Greenlandic politician

Kiista "Kiiki" P. Isaksen (born 24 July 1972) is a Greenlandic politician (Siumut).

==Early life and career==
Kiista P. Isaksen was born in Nuuk on 24 July 1972, the daughter of midwife Nuka Poulsen.

Isaksen graduated from school in Qaqortoq in 1989 and then studied psychology and pedagogy at the social college in Thy. She trained as a social counselor from 1991 to 1994 and then worked as such for the Narsaq community. From 1995 to 1997, she was head of the crèche. She then trained to be a teacher for two years, but nevertheless began to work again as a social counselor for the community, in a managerial position from 2001.

==Political career==
In the municipal elections of 2001, Isaksen was elected to the Narsaq Municipality Council. She also stood as a candidate in the 2002 parliamentary election and came fourth representing Siumut, from where she sat in the Inatsisartut several times between 2003 and 2005. In the 2005 local elections, she received the most votes of any candidate in Narsaq Municipality and was appointed mayor. In the parliamentary elections of 2005, she no longer ran because of her mayoral activity. In the local elections of 2008, she was elected to the council of the new municipality of Kujalleq.
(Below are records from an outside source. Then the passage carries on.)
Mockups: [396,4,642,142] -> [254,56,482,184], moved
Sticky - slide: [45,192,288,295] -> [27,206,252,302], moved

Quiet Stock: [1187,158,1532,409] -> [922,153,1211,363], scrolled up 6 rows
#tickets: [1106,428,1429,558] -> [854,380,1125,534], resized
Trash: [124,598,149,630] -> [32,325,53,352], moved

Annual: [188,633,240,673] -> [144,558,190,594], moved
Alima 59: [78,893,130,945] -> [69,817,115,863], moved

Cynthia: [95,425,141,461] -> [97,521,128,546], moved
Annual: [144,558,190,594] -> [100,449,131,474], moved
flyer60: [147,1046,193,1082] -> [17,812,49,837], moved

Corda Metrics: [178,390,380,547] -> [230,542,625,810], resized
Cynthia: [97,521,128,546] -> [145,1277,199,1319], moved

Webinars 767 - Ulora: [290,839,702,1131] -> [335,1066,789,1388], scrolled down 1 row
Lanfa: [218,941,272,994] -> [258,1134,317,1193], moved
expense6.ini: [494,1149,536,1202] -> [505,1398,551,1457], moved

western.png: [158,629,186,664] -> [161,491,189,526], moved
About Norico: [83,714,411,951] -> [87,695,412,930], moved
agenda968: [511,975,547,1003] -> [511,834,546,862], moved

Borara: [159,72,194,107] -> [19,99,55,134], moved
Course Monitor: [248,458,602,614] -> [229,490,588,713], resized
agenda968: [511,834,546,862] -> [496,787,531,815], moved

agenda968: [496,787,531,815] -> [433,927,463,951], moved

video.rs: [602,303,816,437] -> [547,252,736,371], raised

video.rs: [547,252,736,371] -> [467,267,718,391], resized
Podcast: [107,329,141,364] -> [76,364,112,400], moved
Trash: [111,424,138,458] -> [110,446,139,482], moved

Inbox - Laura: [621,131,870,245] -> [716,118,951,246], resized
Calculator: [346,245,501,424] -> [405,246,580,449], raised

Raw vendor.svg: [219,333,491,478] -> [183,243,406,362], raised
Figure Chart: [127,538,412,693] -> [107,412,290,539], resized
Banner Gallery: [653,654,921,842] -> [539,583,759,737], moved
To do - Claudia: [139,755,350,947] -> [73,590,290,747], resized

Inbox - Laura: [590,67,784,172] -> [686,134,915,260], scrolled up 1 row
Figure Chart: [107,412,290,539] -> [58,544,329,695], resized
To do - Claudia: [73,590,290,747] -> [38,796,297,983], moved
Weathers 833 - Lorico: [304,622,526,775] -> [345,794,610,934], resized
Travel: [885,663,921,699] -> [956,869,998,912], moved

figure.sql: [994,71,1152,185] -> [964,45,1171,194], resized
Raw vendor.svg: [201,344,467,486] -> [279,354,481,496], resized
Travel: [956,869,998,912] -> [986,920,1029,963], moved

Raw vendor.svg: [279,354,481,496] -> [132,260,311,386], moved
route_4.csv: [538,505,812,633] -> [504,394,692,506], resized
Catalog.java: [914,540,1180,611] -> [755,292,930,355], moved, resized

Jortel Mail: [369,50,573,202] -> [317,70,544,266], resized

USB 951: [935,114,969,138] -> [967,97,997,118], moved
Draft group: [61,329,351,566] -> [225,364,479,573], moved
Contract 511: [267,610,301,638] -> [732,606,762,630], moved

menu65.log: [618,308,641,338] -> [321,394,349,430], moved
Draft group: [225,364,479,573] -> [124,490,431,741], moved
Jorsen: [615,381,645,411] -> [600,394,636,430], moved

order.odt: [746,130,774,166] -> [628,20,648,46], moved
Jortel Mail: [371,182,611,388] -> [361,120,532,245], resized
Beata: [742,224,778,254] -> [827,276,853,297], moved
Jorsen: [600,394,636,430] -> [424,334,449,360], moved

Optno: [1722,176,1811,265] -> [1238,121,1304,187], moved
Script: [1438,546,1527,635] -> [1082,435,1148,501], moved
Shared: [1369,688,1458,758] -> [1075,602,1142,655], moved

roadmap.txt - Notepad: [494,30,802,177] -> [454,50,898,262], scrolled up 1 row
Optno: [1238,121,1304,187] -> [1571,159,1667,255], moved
In 2009, Isaksen resumed her work as a social counselor. In 2011 she became head of social affairs for the municipality, specialist adviser in 2015 and in 2016 head of children and youth for the municipality of Kujalleq. She was re-elected in the 2013 local elections. Four years later, she received the most votes in the local elections and was elected Mayor of Kujalleq. In the 2021 local elections, the Siumut lost power to the Inuit Ataqatigiit and Isaksen was replaced as mayor by Stine Egede.

==Personal life==
On 27 December 1992, Isaksen married hospital administrator Thorvald Isaksen (b. 1971), with whom she has three children and two grandchildren.